J'ai même pas senti qu'elle me fourrait un gobelet dans les mains. Je me souvenais, par à-coups me brusquant la mémoire, me rendant une partie de moi que je croyais disparue mais qui n'avait jamais cessé d'être là ; par vagues qui déposaient des reliquats de moments et de sensations sur les rives de mon esprit ; par éclairs qui faisaient la lumière sur des faits, et je remettais enfin la main sur les clefs de tiroirs qui m'avaient toujours semblés clos. Il y avait quelqu'un d'autre. Non, il y avait toujours eu quelqu'un d'autre. Au fond de moi, je le savais bien avant que Tsunade-sama ne le dise.

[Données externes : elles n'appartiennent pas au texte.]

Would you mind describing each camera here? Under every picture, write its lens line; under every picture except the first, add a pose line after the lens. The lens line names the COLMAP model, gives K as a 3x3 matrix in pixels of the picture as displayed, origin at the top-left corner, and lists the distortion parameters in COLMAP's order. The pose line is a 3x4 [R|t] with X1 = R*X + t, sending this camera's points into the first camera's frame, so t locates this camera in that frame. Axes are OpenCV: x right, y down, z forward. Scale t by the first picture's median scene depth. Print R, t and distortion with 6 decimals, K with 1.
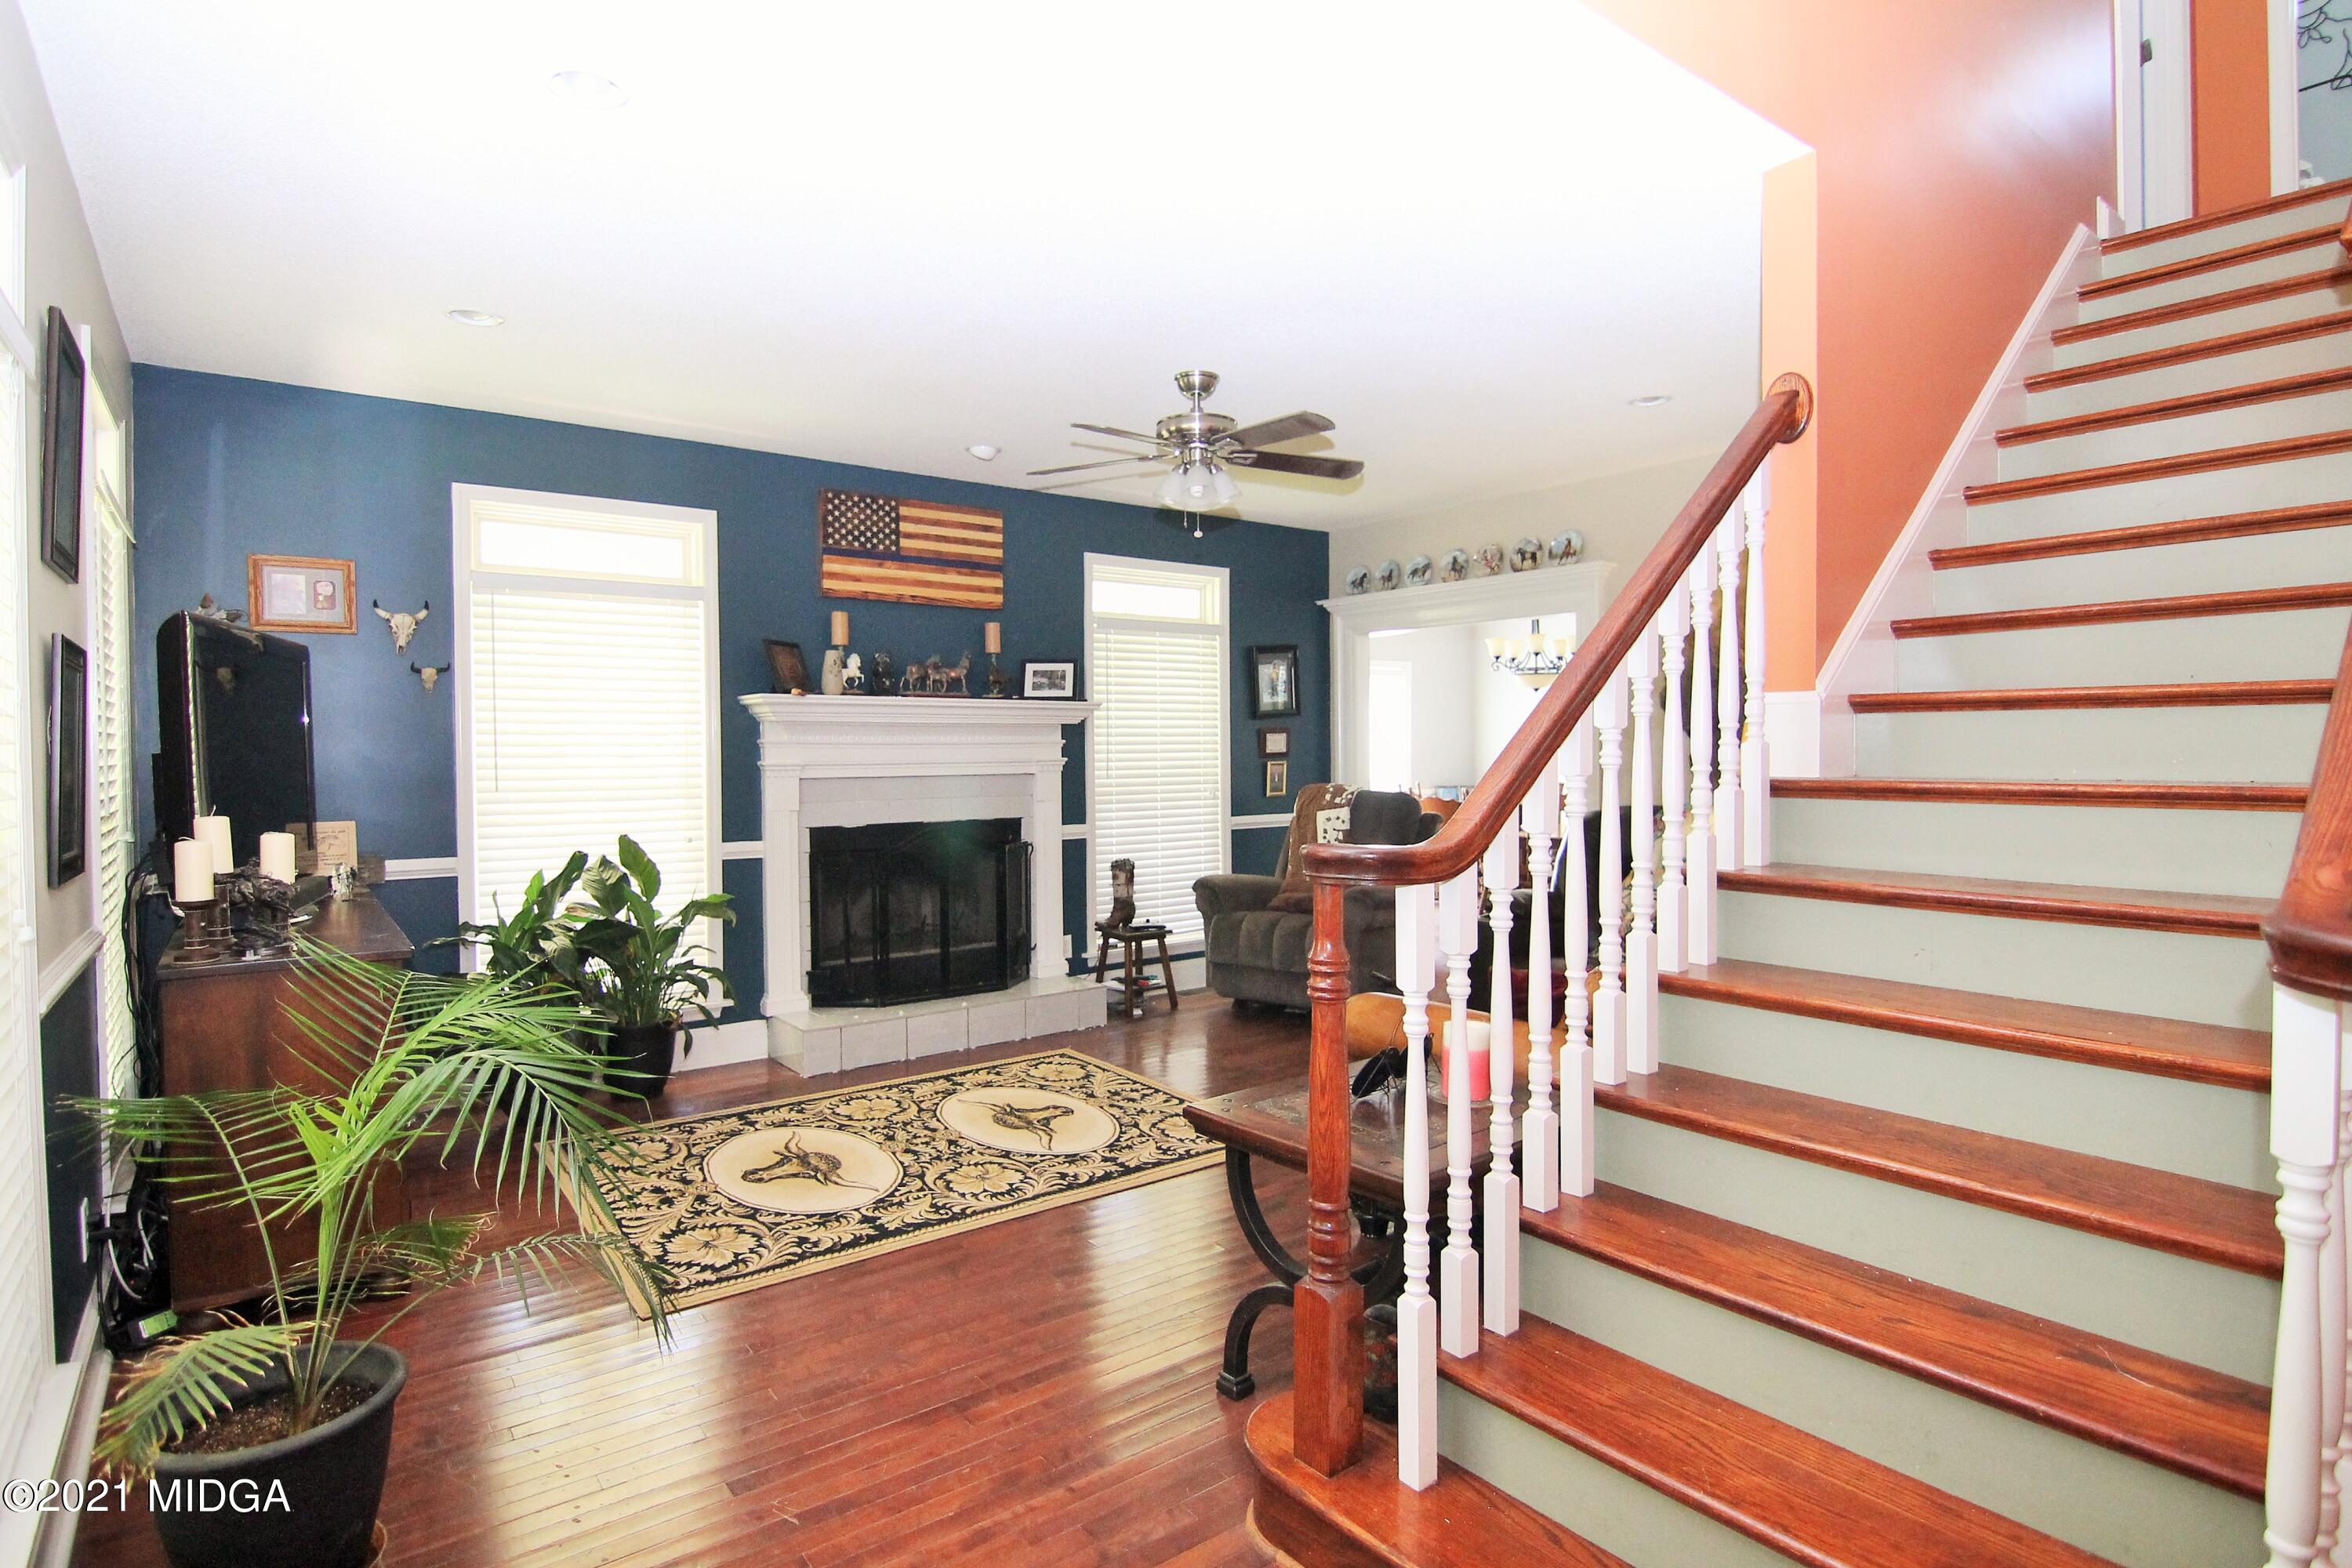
lens RADIAL K [[1219.7, 0, 1173.4], [0, 1219.7, 777.2], [0, 0, 1]] dist [0.004264, -0.016285]
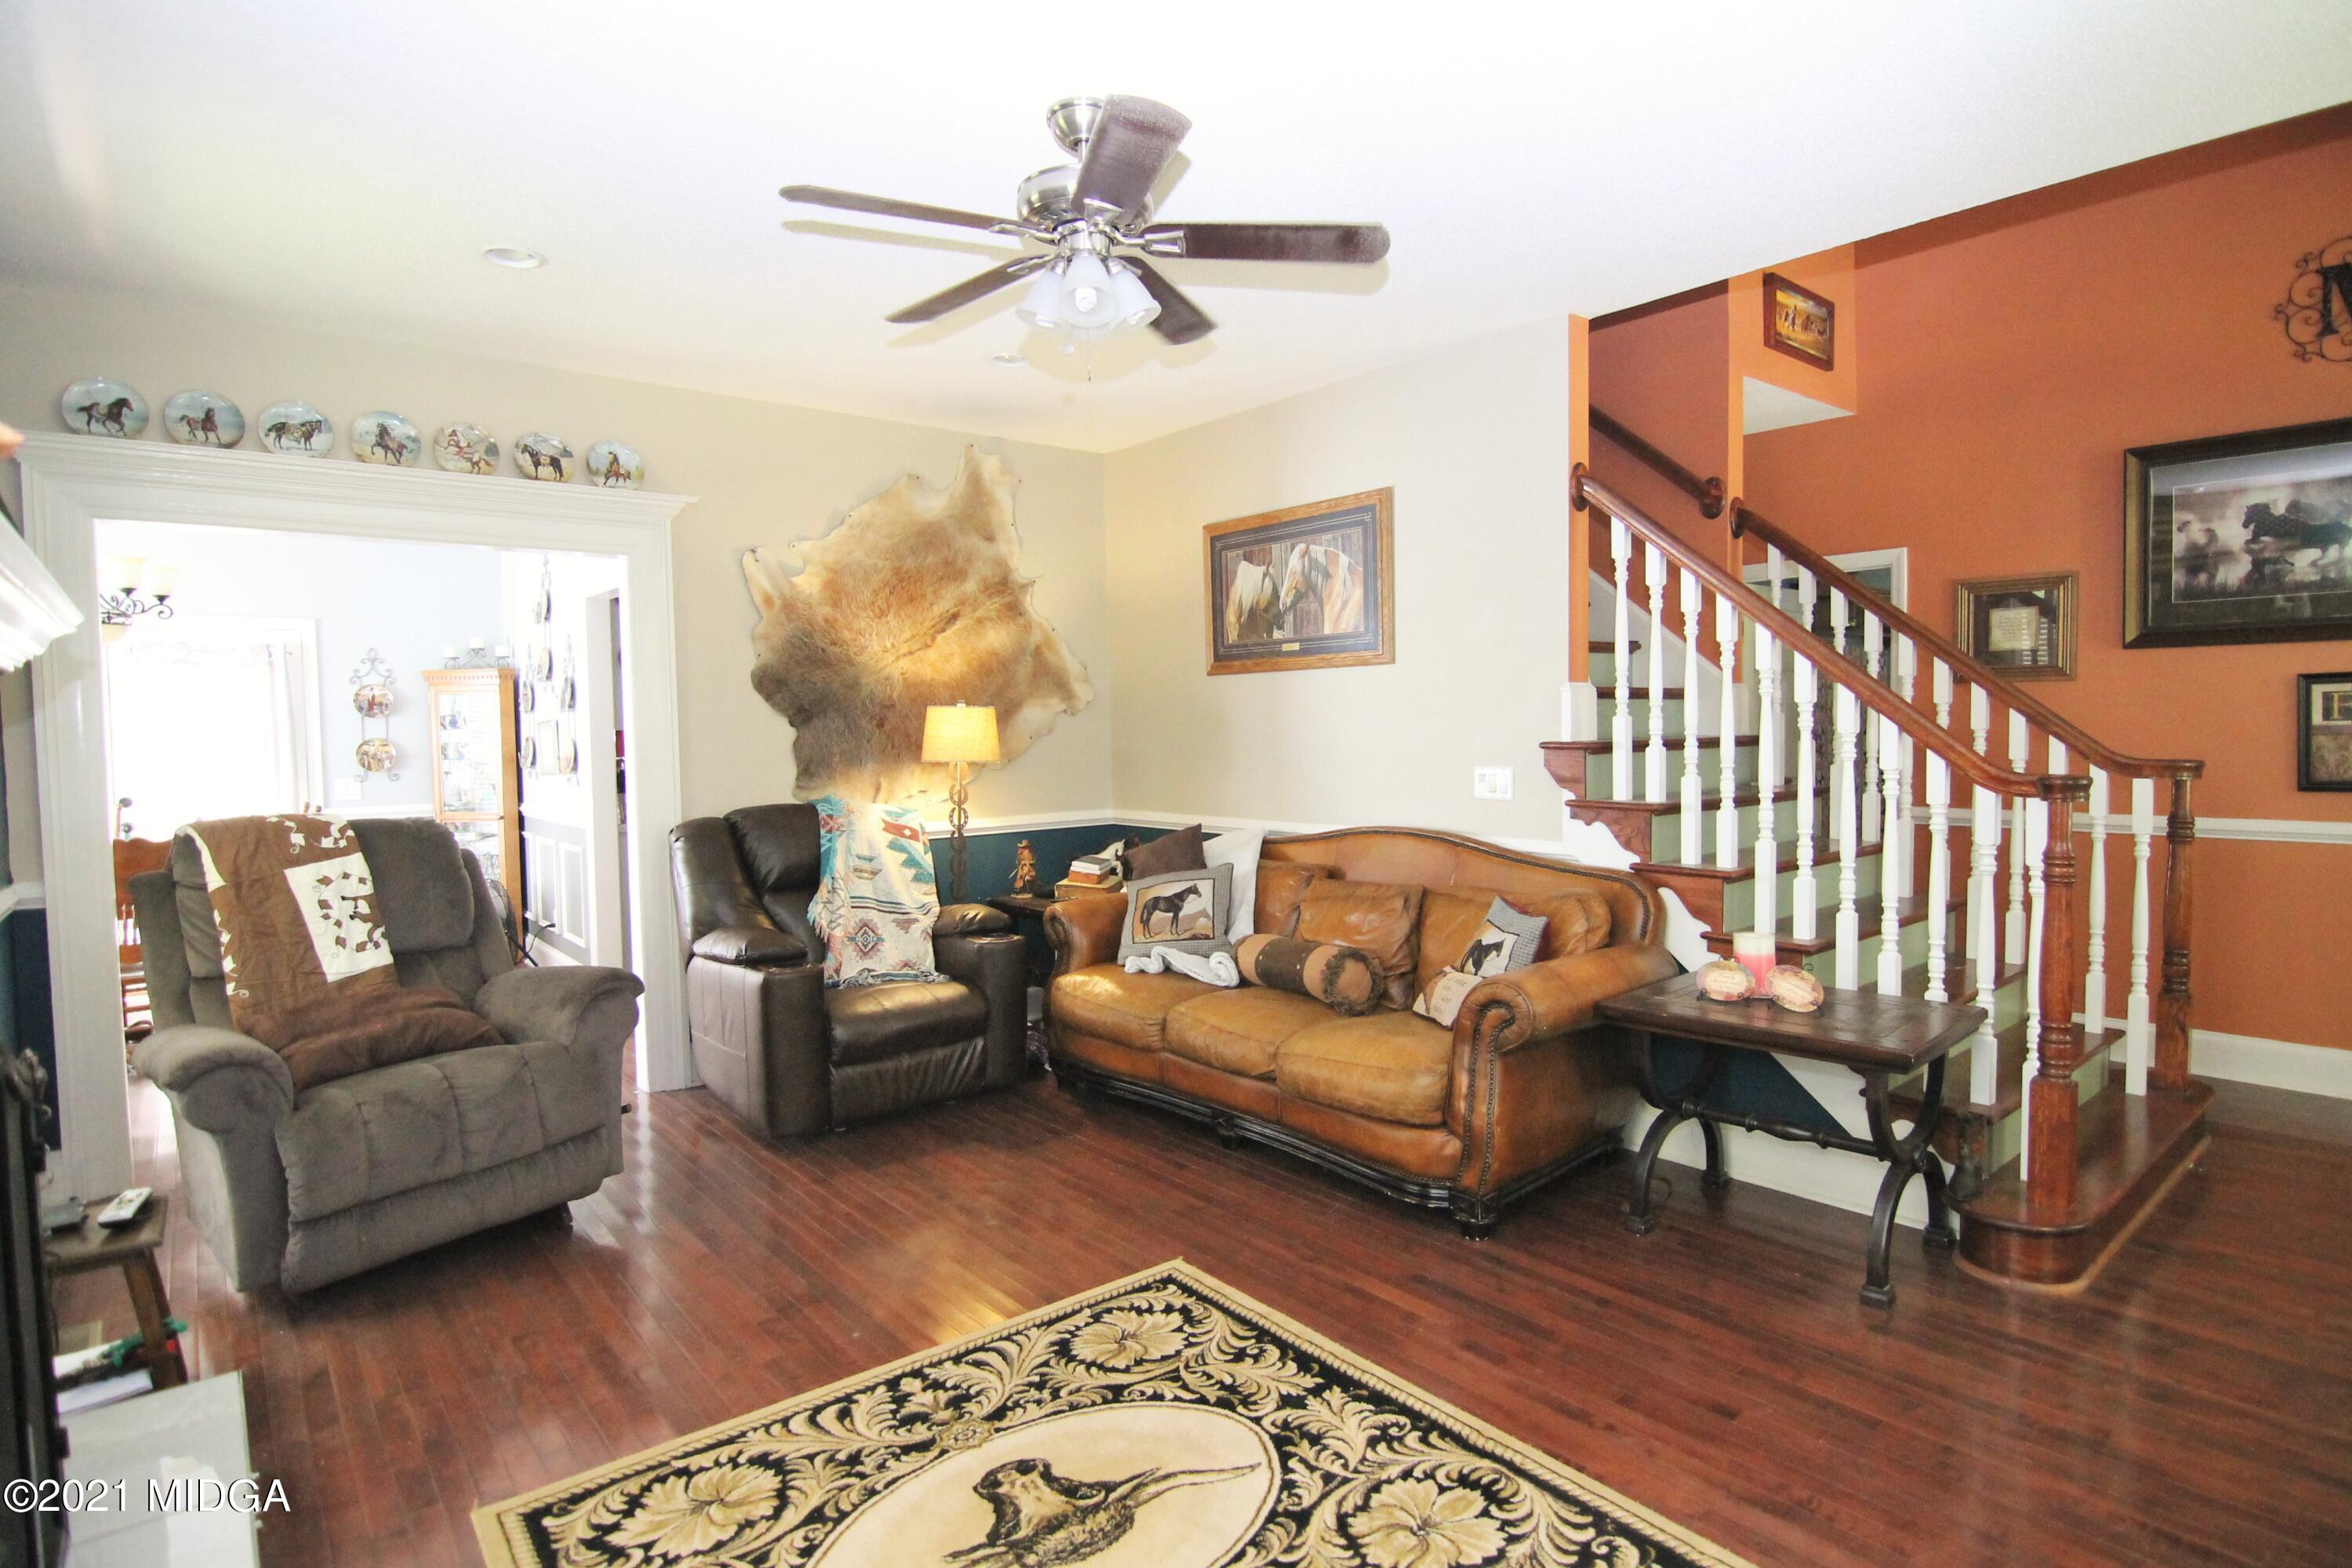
lens RADIAL K [[1205.8, 0, 1176.5], [0, 1205.8, 777.0], [0, 0, 1]] dist [-0.001227, -0.015997]
pose [[-0.038568, -0.034601, 0.998657, -0.486922], [0.042420, 0.998443, 0.036232, -0.015487], [-0.998355, 0.043760, -0.037040, 0.816820]]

Elle continuait à parler de tout sauf de ce que je voulais savoir, c'est à dire pourquoi ça allait pas. J'ai accentué ma prise sur le gobelet. Ses reproches et ses inquiétudes me remplissaient les oreilles, me brouillaient le cerveau, et j'ai de nouveau senti la colère se propager en moi. C'était pire que la dernière fois. Ca s'emparait de moi et je pouvais rien faire contre. J'avais l'impression de regarder un film dont j'aurais été l'acteur principal. La rage écrasait tout ; arrachait les commandes ; merde, pourquoi j'étais jamais au courant de rien pourquoi on ne m'écoutait pas pourquoi il fallait être poli et calme et attendre rien faire d'autre toujours être patient une minute puis une heure et tous ces gens qui m'évitaient sans raison…

C'est ça…Laisse-moi faire…

Le liquide a coulé dans ma gorge.

Bien, tu te souviens sûrement, maintenant, elle a articulé. Je vais te laisser te reposer.

Le brouillard m'empêchait de voir mais aussi d'agir. J'ai essayé de lutter mais c'était aussi facile que danser dans de la mélasse. J'ai essayé de remonter tout au fond de moi… Jusqu'à sentir sa présence… Pénétrer dans son domaine… Son territoire… Son territoire qui était aussi le mien… Non ?

La réalité devenait toute gondolée, presque rêve, et il fut bientôt impossible de défaire l'une de l'autre.

L'au revoir de Oba-chan me parvint à travers un univers de promesses de cauchemars cachés derrière le somnifère. Je relâchais ma prise sur son bras et elle put se lever.

Ma tête toucha l'oreiller avant que je puisse l'entendre passer le pas de la porte.